___ Extract to read

[Discussion] NIORedis: NIO-based Redis Driver

Helge_Hess1 · April 4, 2019, 12:10pm

I'm not convinced about the need for this one, it should not have different API because the semantics of the the calls are not different (they do not form a transaction of any sort!).
The sole thing required is a control point for "auto flush". As mentioned, I'd rather imagine this:

// singular:
client.get("a") -> promise // autoflush
// plural:
client.withPipelining {
  client.get("a") -> promise
  client.get("b") -> promise
  // combine the promises if you want using `cascadeAll`
} // flushed at this point

Same API. Kinda similar to your autoread flag (or whatever it is called) in the channel. Again, the sole difference is when flush is called.

BTW: Connection handling also ties into this - if this is supposed to be an API used by an end user. Any call might be queued and resent. (I think I already do this in my client object, you can essentially queue requests independent of the connection state)

Helge_Hess1 · April 4, 2019, 12:15pm

RESPKeys have no such constraints. You can use an image as your key if you feel like it. They are "Data" objects ;-)

Don't be confused by the .simpleString/.bulkString protocol frames, they map to exactly the same data type and can be used interchangably.

johannesweiss · April 4, 2019, 1:36pm

EDIT: Sorry everybody, whilst I totally stand by the points made in this message I don't think it adds much to the API discussion at all, so you might just skip reading it . The core message here is: First, we should design the best API, then we should look how to implement this in the most efficient way. I believe that NIO is flexible enough that any reasonable API can be implemented in the most flexible way, of course using things like Redis pipelining without surfacing the word/concept of 'pipelining' to the user.

Is it? If you don't set TCP_NODELAY, write; flush; write; flush if followed very quickly after each other will still end up in one packet (if it fits). If you don't disable Nagle's Algorithm by setting TCP_NODELAY the kernel will try to fit as much as possible into one packet. With NIO, you can disable TCP_NODELAY and more-or-less take control of the packets that get sent out. There's never a guarantee, TCP is a stream and not a message/datagram based protocol.

What you're missing is that even if you send it out in 3 packets very quickly followed by each other, Redis might still see this in one read. Redis (or any other TCP software) cannot reliably distinguish the number of write/send/... calls or the number of flush calls made with NIO, TCP is not framed. Making one write doesn't mean mean it comes out in one packet, making two writes doesn't mean it comes out in two packets (may be 1, may be 2, may be more). And on the receiving end, receiving something in one packet doesn't necessarily mean it comes out in one read and receiving something as two packets doesn't necessarily mean it doesn't come out in just one read.

______

■ **Activity a**
In the forum thread, what kind of objects are RESPKeys said to be?
The forum thread above and the records below have no connection to each other.

___ Record set

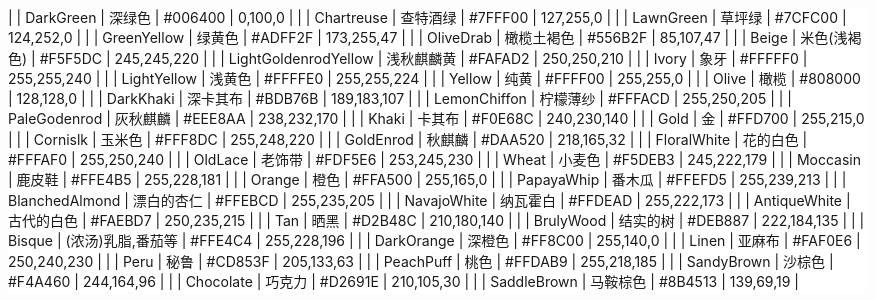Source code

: |          | DarkGreen            | 深绿色             | #006400      | 0,100,0     |
|          | Chartreuse           | 查特酒绿           | #7FFF00      | 127,255,0   |
|          | LawnGreen            | 草坪绿             | #7CFC00      | 124,252,0   |
|          | GreenYellow          | 绿黄色             | #ADFF2F      | 173,255,47  |
|          | OliveDrab            | 橄榄土褐色         | #556B2F      | 85,107,47   |
|          | Beige                | 米色(浅褐色)       | #F5F5DC      | 245,245,220 |
|          | LightGoldenrodYellow | 浅秋麒麟黄         | #FAFAD2      | 250,250,210 |
|          | Ivory                | 象牙               | #FFFFF0      | 255,255,240 |
|          | LightYellow          | 浅黄色             | #FFFFE0      | 255,255,224 |
|          | Yellow               | 纯黄               | #FFFF00      | 255,255,0   |
|          | Olive                | 橄榄               | #808000      | 128,128,0   |
|          | DarkKhaki            | 深卡其布           | #BDB76B      | 189,183,107 |
|          | LemonChiffon         | 柠檬薄纱           | #FFFACD      | 255,250,205 |
|          | PaleGodenrod         | 灰秋麒麟           | #EEE8AA      | 238,232,170 |
|          | Khaki                | 卡其布             | #F0E68C      | 240,230,140 |
|          | Gold                 | 金                 | #FFD700      | 255,215,0   |
|          | Cornislk             | 玉米色             | #FFF8DC      | 255,248,220 |
|          | GoldEnrod            | 秋麒麟             | #DAA520      | 218,165,32  |
|          | FloralWhite          | 花的白色           | #FFFAF0      | 255,250,240 |
|          | OldLace              | 老饰带             | #FDF5E6      | 253,245,230 |
|          | Wheat                | 小麦色             | #F5DEB3      | 245,222,179 |
|          | Moccasin             | 鹿皮鞋             | #FFE4B5      | 255,228,181 |
|          | Orange               | 橙色               | #FFA500      | 255,165,0   |
|          | PapayaWhip           | 番木瓜             | #FFEFD5      | 255,239,213 |
|          | BlanchedAlmond       | 漂白的杏仁         | #FFEBCD      | 255,235,205 |
|          | NavajoWhite          | 纳瓦霍白           | #FFDEAD      | 255,222,173 |
|          | AntiqueWhite         | 古代的白色         | #FAEBD7      | 250,235,215 |
|          | Tan                  | 晒黑               | #D2B48C      | 210,180,140 |
|          | BrulyWood            | 结实的树           | #DEB887      | 222,184,135 |
|          | Bisque               | (浓汤)乳脂,番茄等  | #FFE4C4      | 255,228,196 |
|          | DarkOrange           | 深橙色             | #FF8C00      | 255,140,0   |
|          | Linen                | 亚麻布             | #FAF0E6      | 250,240,230 |
|          | Peru                 | 秘鲁               | #CD853F      | 205,133,63  |
|          | PeachPuff            | 桃色               | #FFDAB9      | 255,218,185 |
|          | SandyBrown           | 沙棕色             | #F4A460      | 244,164,96  |
|          | Chocolate            | 巧克力             | #D2691E      | 210,105,30  |
|          | SaddleBrown          | 马鞍棕色           | #8B4513      | 139,69,19   |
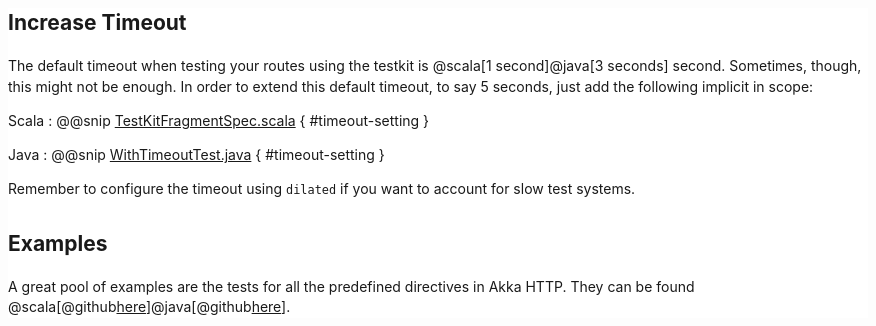 
## Increase Timeout

The default timeout when testing your routes using the testkit is @scala[1 second]@java[3 seconds] second. Sometimes, though, this might not be enough.
In order to extend this default timeout, to say 5 seconds, just add the following implicit in scope:

Scala
:   @@snip [TestKitFragmentSpec.scala]($test$/scala/docs/http/scaladsl/server/TestKitFragmentSpec.scala) { #timeout-setting }

Java
:   @@snip [WithTimeoutTest.java]($test$/java/docs/http/javadsl/server/testkit/WithTimeoutTest.java) { #timeout-setting }

Remember to configure the timeout using `dilated` if you want to account for slow test systems.

## Examples

A great pool of examples are the tests for all the predefined directives in Akka HTTP.
They can be found @scala[@github[here](/akka-http-tests/src/test/scala/akka/http/scaladsl/server/directives/)]@java[@github[here](/akka-http-tests/src/test/java/akka/http/javadsl/server/directives/)].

______

■ **Activity b**
Extract every line of the records that contains the string "directives".

■ **Response area a**
They are "Data" objects.

■ **Response area b**
A great pool of examples are the tests for all the predefined directives in Akka HTTP.
They can be found @scala[@github[here](/akka-http-tests/src/test/scala/akka/http/scaladsl/server/directives/)]@java[@github[here](/akka-http-tests/src/test/java/akka/http/javadsl/server/directives/)].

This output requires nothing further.